> [Task goal]: An exact restatement of the data below, with the pictures removed, is the required answer.

(Optical and exposure parameters)
-- Opening Marker --

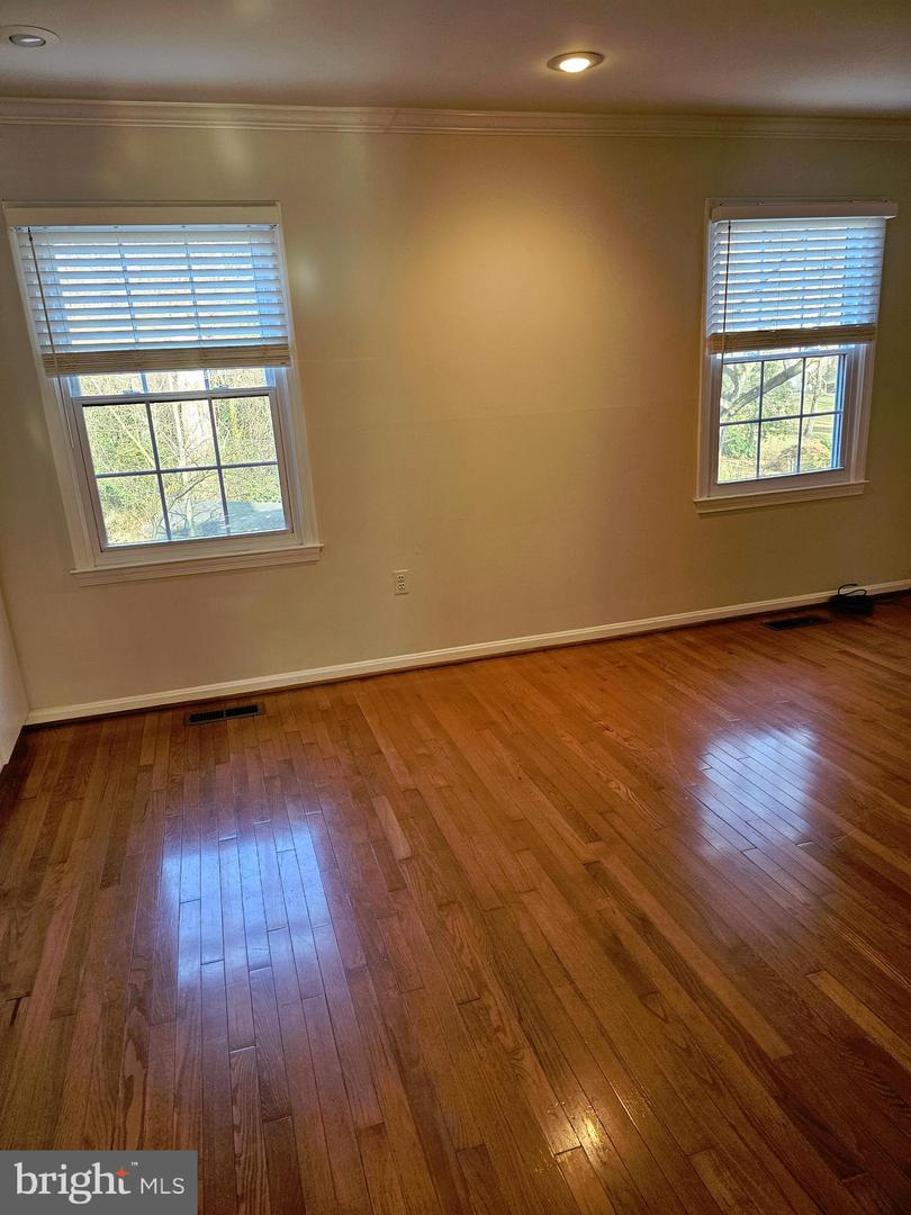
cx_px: 456
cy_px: 608
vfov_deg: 73.9
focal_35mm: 23
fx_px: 807
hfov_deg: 58.9
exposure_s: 1/120
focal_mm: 6.3
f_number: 1.7
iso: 250
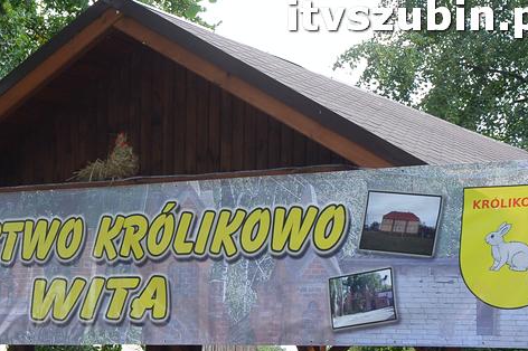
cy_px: 279
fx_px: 1583
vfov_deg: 12.6
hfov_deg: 18.8
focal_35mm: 108
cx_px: 116
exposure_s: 1/250
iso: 640
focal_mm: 40
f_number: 8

-- Closing Marker --

> [Exercise answer]:
cx_px: 456
cy_px: 608
vfov_deg: 73.9
focal_35mm: 23
fx_px: 807
hfov_deg: 58.9
exposure_s: 1/120
focal_mm: 6.3
f_number: 1.7
iso: 250
cy_px: 279
fx_px: 1583
vfov_deg: 12.6
hfov_deg: 18.8
focal_35mm: 108
cx_px: 116
exposure_s: 1/250
iso: 640
focal_mm: 40
f_number: 8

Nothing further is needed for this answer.